Whoever first said “I’m in a pickle” must have had the weirdest day.
Joined a street protest.
Suddenly a shot, panic and everybody started running.
3 hours and a gold medal later I realised it was a marathon
On the bright side, every moment Bieber spends Tweeting is a moment he isn’t spending recording or performing music.
Seriously, if you go to Central or South America to visit ancient ruins and you don’t dress as Indiana Jones, what’s even the point? Bonus points if you can get the whip through customs.
One thing I have noticed about getting older is having to stop for a short nap halfway through scrolling down to my year of birth when completing online forms.
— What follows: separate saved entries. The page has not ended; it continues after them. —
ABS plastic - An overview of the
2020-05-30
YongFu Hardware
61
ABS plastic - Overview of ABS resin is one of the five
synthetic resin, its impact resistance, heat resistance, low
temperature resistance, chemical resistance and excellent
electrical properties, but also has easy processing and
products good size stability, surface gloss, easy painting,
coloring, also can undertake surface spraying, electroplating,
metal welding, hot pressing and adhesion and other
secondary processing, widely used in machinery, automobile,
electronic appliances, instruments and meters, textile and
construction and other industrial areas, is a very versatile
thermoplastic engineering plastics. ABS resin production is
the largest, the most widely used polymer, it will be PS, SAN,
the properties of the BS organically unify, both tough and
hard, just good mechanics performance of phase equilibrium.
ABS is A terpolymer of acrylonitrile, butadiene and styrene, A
Day 1,459 of my son acting shocked and aggrieved when I tell him to go brush his teeth before bed.
[job interview]
“any public speaking experience?”
not since the valedictorian speech in high school
“very impressive”
I yelled ‘YOU SUCK’
My neighbor cut their tree down and now my house looks bald.
One day when my teenager was upset I said “It is what it is,” and now he says it to me every time I’m upset and, oh wow, it does not feel good
Stop remaking Batman and remake Dude, Where’s My Car? You cowards
I would rather see my husband with another woman in his arms than a hammer in his hand.
Woman: *being eaten by a Werewolf* My god, they’re right. Your hair IS perfect!
Still cracks me up
Amazon is approved for drone delivery…
Which means we now have skeet shooting with prizes.